"I won't be your slave." Her voice cuts through the air like a blade. "I'm not some pet you can collar and command."
I turn slowly, letting my wings spread to their full span. I've had plenty of xaphan soldiers defer to me when I do this. She lifts her chin instead.
"You're whatever I say you are." My words drip with centuries of superiority. "You belong to me now."
"I belong to myself." She steps closer, golden-green eyes blazing. "You can't just take someone and think that gives you the right to own me."
"Rights?" I bark out a laugh. "You're human. You have no rights here."
"And you're a bully hiding behind magic and muscle." Her words strike with surprising precision. "Strip away your wings and power, what's left? Just another tyrant desperate to feel strong."
My hand shoots out, catching her throat. But she doesn't flinch, doesn't struggle. Those eyes bore into mine, challenging, fierce.
"I could break you." My fingers tighten slightly. "Shatter that spirit into pieces so small you'd never find them all." My wings tuck in. "Take away my wings and magic and I am still a lethal warrior you don't want to face."
"You could try." Her pulse races under my palm, but her voice stays steady. "But you won't break me, Uriel. I've survived worse than you."
Something in her tone makes me pause. There's old pain there, hidden beneath the defiance. Scars that run deeper than skin. I wonder what that could be coming from such a cushy lifestyle.
I release her throat. "You have fire, little demon." I trace a finger along her jaw. "But fire can be controlled, contained, made to serve a greater purpose."
"Or it can burn everything to ash." She catches my wrist, her touch sending unexpected heat through my skin. "Remember that before you push me too far."
7
ATHENA
The smile curling across Uriel's perfect features makes my blood boil. His golden eyes sparkle with amusement, like I'm some kind of entertaining pet that just performed a trick. The argument's heat still lingers in my chest, my hands clenched at my sides.
"You're quite spirited for a human." He stretches his massive wings, the light gray feathers catching the workshop's lamplight. "Though I guess I should come to expect that by now."
The way he studies me – like I'm a puzzle he can't quite solve – sets my skin tingling. There's no trace of the condescension I usually see from xaphan. Instead, his gaze holds something darker, more intense.
A rough laugh escapes him. "Such fire in those eyes." He reaches out, and I feel the magic bonds loosen. "You think you'll find your own way back, don't you?"
The question isn't really a question at all. Before I can respond, his wings fold close to his body and he turns on his heel, leaving me alone in his workshop with nothing but the echo of his laughter and the lingering warmth where his magic just was filling the room.
My fists unclench slowly, joints aching from how tight I'd been holding them. That arrogant, insufferable... He's the first person to ever see me as capable of being a threat, and he uses it to mock me.
The anger still simmers under my skin as I turn to examine the workshop more closely now that he isn't here watching me. Scattered across the massive oak workbench, blades catch the lamplight – some plain steel, others gleaming with an otherworldly sheen. My fingers hover over a dagger with runes etched into its surface, the metal almost humming with energy.
"Don't touch me," the blade seems to whisper in a way that's foreign to me.
I snatch my hand back, heart pounding. A demanding weapon. Of course he'd make something like that.
The walls are lined with shelves of components – bottles of liquid starlight, feathers that spark with electricity, crystals that pulse like heartbeats. In the corner, a forge burns without fuel, flames dancing in impossible colors.

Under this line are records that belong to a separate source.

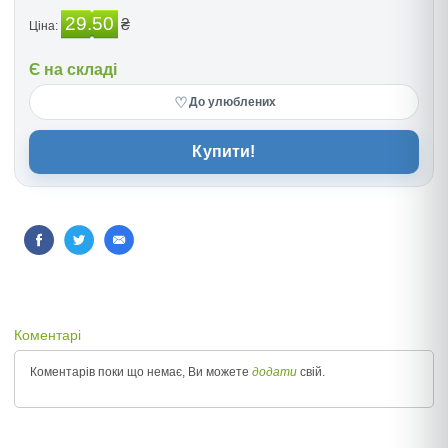
29.50
₴
Ціна:
Є на складі
♡
До улюблених
Купити!
Коментарі
Коментарів поки що немає, Ви можете
додати
свій.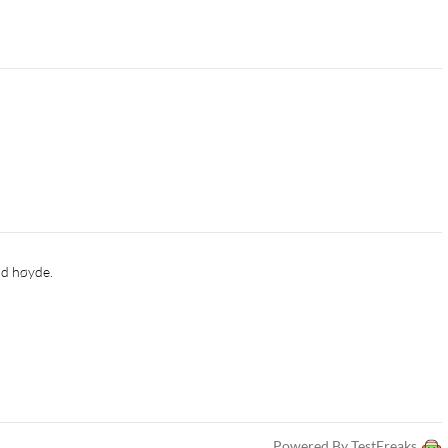
god høyde.
Powered By TestFreaks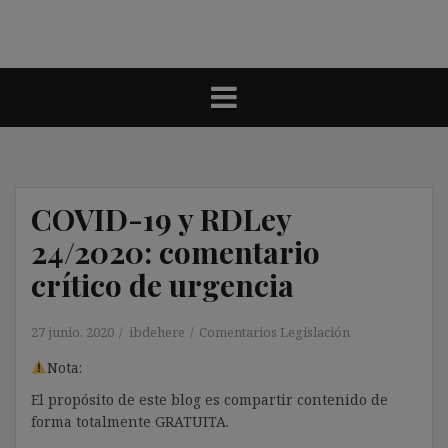
COVID-19 y RDLey
24/2020: comentario
crítico de urgencia
27 junio, 2020
ibdehere
Comentarios Legislación
Nota:
El propósito de este blog es compartir contenido de
forma totalmente GRATUITA.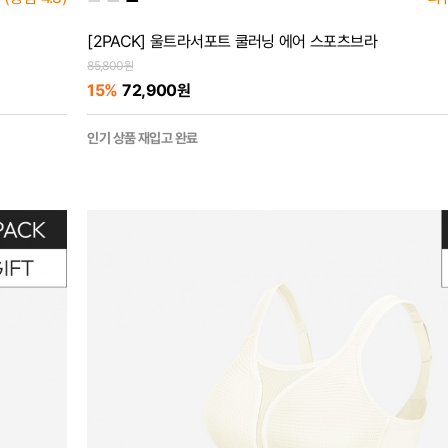
[2PACK] 울트라서포트 쿨러닝 에어 스포츠브라
85,800원
15%
72,900원
인기 상품 재입고 완료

My instincts draw me to a sword with a crimson sheen. The edge looks sharp enough to split a hair, but it's the magic woven through it that catches my attention. The blade doesn't just cut – it cauterizes, prevents infection, speeds healing. It's beautiful and terrifying at once.
I've always been drawn to healing. Where my sister has always been more suspicious of others, I've been empathetic. For years, I begged my father to learn to let me heal, and while I have done some work in it, it was minimal.

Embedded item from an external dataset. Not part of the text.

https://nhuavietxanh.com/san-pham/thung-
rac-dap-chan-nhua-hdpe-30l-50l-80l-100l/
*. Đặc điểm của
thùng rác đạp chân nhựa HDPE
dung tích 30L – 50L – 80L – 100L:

Maybe that's where this newfound rage and bitterness is coming from. Either way, standing here, staring at the work that Uriel does is pulling out old desires from me, ones that I learned to bury to be the perfect daughter. Some good that did me.

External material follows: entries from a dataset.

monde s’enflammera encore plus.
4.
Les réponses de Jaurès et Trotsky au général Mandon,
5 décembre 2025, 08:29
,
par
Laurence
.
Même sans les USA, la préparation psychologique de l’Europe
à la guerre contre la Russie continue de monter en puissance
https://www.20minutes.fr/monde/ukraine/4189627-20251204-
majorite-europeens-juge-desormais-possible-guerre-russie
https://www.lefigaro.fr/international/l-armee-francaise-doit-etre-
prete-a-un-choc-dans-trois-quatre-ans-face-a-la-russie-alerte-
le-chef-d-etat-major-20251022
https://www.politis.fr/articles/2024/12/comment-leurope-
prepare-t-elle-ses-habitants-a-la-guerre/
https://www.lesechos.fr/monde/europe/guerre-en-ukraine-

I go back to studying the blade. "Fascinating." The word slips out before I can stop it. I lean closer to examine the intricatepatterns etched into the metal, careful not to touch. Each line flows into the next like a dance, forming symbols I recognize from my own healing studies.
A rack of spears stands against the far wall, their tips glowing with contained lightning. Beside them, a war hammer whose head seems to be made of compressed darkness. The air around it feels heavy, wrong.
Each weapon is a masterpiece of magic and metal, deadly art given form. Part of me wants to hate how impressive it all is, but I can't deny the skill it must take to create these. It must be what brought him across continents. I'm sure there are many customers after his creations.